**MATERIALS PROVIDED:**
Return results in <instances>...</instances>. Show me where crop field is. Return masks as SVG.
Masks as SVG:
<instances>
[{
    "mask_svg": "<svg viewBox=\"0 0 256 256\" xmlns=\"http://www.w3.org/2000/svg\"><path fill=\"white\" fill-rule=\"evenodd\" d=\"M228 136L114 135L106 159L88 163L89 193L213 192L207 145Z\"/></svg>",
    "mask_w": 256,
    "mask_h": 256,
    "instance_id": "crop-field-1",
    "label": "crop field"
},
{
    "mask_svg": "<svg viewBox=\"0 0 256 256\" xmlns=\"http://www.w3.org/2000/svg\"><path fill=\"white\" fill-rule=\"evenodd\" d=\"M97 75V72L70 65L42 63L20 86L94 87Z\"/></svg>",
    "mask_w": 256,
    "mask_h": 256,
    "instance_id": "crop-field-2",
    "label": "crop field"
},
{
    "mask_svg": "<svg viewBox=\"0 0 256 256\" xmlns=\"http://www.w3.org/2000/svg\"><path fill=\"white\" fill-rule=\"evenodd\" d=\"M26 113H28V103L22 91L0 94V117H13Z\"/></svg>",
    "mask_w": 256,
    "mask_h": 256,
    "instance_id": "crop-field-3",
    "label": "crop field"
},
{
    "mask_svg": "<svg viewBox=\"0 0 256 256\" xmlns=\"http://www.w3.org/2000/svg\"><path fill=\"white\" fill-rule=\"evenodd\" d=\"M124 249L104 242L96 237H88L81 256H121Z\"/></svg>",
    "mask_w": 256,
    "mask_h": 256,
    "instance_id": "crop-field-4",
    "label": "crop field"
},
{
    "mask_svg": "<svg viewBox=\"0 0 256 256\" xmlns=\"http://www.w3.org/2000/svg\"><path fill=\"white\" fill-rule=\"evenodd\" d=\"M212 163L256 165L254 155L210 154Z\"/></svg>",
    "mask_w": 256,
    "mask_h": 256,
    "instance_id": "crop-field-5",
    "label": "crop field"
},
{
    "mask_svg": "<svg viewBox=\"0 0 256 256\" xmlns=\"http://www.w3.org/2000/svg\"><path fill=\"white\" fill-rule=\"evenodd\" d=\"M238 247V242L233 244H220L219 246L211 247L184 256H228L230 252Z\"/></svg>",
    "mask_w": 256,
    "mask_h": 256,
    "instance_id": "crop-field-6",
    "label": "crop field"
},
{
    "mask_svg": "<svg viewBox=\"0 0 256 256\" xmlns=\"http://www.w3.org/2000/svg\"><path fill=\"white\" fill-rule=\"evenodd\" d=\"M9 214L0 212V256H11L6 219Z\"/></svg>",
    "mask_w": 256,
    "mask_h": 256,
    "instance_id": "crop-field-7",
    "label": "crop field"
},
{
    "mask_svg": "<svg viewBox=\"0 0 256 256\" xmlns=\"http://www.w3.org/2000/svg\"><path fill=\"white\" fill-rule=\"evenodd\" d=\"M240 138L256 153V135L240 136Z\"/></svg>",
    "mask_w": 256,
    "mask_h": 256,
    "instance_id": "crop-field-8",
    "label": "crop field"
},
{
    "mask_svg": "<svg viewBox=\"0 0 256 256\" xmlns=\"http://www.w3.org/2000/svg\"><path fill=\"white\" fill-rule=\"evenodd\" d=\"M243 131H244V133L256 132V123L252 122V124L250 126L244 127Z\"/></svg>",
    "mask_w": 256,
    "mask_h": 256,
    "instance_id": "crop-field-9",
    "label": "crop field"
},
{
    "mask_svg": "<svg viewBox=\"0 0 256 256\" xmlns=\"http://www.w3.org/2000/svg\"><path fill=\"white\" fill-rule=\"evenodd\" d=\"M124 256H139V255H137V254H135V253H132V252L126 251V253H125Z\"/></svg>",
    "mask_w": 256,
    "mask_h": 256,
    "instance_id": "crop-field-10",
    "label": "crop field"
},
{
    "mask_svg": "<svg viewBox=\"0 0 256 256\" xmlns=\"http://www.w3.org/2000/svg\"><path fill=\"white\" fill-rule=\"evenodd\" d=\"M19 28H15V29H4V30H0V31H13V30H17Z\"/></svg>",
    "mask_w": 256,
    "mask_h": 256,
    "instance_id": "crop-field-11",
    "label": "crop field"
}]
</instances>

**WRITTEN PROBLEM:** The records above should all be quoted exactly, please.

**RESULT BELOW:**
Return results in <instances>...</instances>. Show me where crop field is. Return masks as SVG.
Masks as SVG:
<instances>
[{
    "mask_svg": "<svg viewBox=\"0 0 256 256\" xmlns=\"http://www.w3.org/2000/svg\"><path fill=\"white\" fill-rule=\"evenodd\" d=\"M228 136L114 135L106 159L88 163L89 193L213 192L207 145Z\"/></svg>",
    "mask_w": 256,
    "mask_h": 256,
    "instance_id": "crop-field-1",
    "label": "crop field"
},
{
    "mask_svg": "<svg viewBox=\"0 0 256 256\" xmlns=\"http://www.w3.org/2000/svg\"><path fill=\"white\" fill-rule=\"evenodd\" d=\"M97 75V72L70 65L42 63L20 86L94 87Z\"/></svg>",
    "mask_w": 256,
    "mask_h": 256,
    "instance_id": "crop-field-2",
    "label": "crop field"
},
{
    "mask_svg": "<svg viewBox=\"0 0 256 256\" xmlns=\"http://www.w3.org/2000/svg\"><path fill=\"white\" fill-rule=\"evenodd\" d=\"M26 113H28V103L22 91L0 94V117H13Z\"/></svg>",
    "mask_w": 256,
    "mask_h": 256,
    "instance_id": "crop-field-3",
    "label": "crop field"
},
{
    "mask_svg": "<svg viewBox=\"0 0 256 256\" xmlns=\"http://www.w3.org/2000/svg\"><path fill=\"white\" fill-rule=\"evenodd\" d=\"M124 249L104 242L96 237H88L81 256H121Z\"/></svg>",
    "mask_w": 256,
    "mask_h": 256,
    "instance_id": "crop-field-4",
    "label": "crop field"
},
{
    "mask_svg": "<svg viewBox=\"0 0 256 256\" xmlns=\"http://www.w3.org/2000/svg\"><path fill=\"white\" fill-rule=\"evenodd\" d=\"M212 163L256 165L254 155L210 154Z\"/></svg>",
    "mask_w": 256,
    "mask_h": 256,
    "instance_id": "crop-field-5",
    "label": "crop field"
},
{
    "mask_svg": "<svg viewBox=\"0 0 256 256\" xmlns=\"http://www.w3.org/2000/svg\"><path fill=\"white\" fill-rule=\"evenodd\" d=\"M238 247V242L233 244H220L219 246L211 247L184 256H228L230 252Z\"/></svg>",
    "mask_w": 256,
    "mask_h": 256,
    "instance_id": "crop-field-6",
    "label": "crop field"
},
{
    "mask_svg": "<svg viewBox=\"0 0 256 256\" xmlns=\"http://www.w3.org/2000/svg\"><path fill=\"white\" fill-rule=\"evenodd\" d=\"M9 214L0 212V256H11L6 219Z\"/></svg>",
    "mask_w": 256,
    "mask_h": 256,
    "instance_id": "crop-field-7",
    "label": "crop field"
},
{
    "mask_svg": "<svg viewBox=\"0 0 256 256\" xmlns=\"http://www.w3.org/2000/svg\"><path fill=\"white\" fill-rule=\"evenodd\" d=\"M240 138L256 153V135L240 136Z\"/></svg>",
    "mask_w": 256,
    "mask_h": 256,
    "instance_id": "crop-field-8",
    "label": "crop field"
},
{
    "mask_svg": "<svg viewBox=\"0 0 256 256\" xmlns=\"http://www.w3.org/2000/svg\"><path fill=\"white\" fill-rule=\"evenodd\" d=\"M243 131H244V133L256 132V123L252 122V124L250 126L244 127Z\"/></svg>",
    "mask_w": 256,
    "mask_h": 256,
    "instance_id": "crop-field-9",
    "label": "crop field"
},
{
    "mask_svg": "<svg viewBox=\"0 0 256 256\" xmlns=\"http://www.w3.org/2000/svg\"><path fill=\"white\" fill-rule=\"evenodd\" d=\"M124 256H139V255H137V254H135V253H132V252L126 251V253H125Z\"/></svg>",
    "mask_w": 256,
    "mask_h": 256,
    "instance_id": "crop-field-10",
    "label": "crop field"
},
{
    "mask_svg": "<svg viewBox=\"0 0 256 256\" xmlns=\"http://www.w3.org/2000/svg\"><path fill=\"white\" fill-rule=\"evenodd\" d=\"M19 28H15V29H4V30H0V31H13V30H17Z\"/></svg>",
    "mask_w": 256,
    "mask_h": 256,
    "instance_id": "crop-field-11",
    "label": "crop field"
}]
</instances>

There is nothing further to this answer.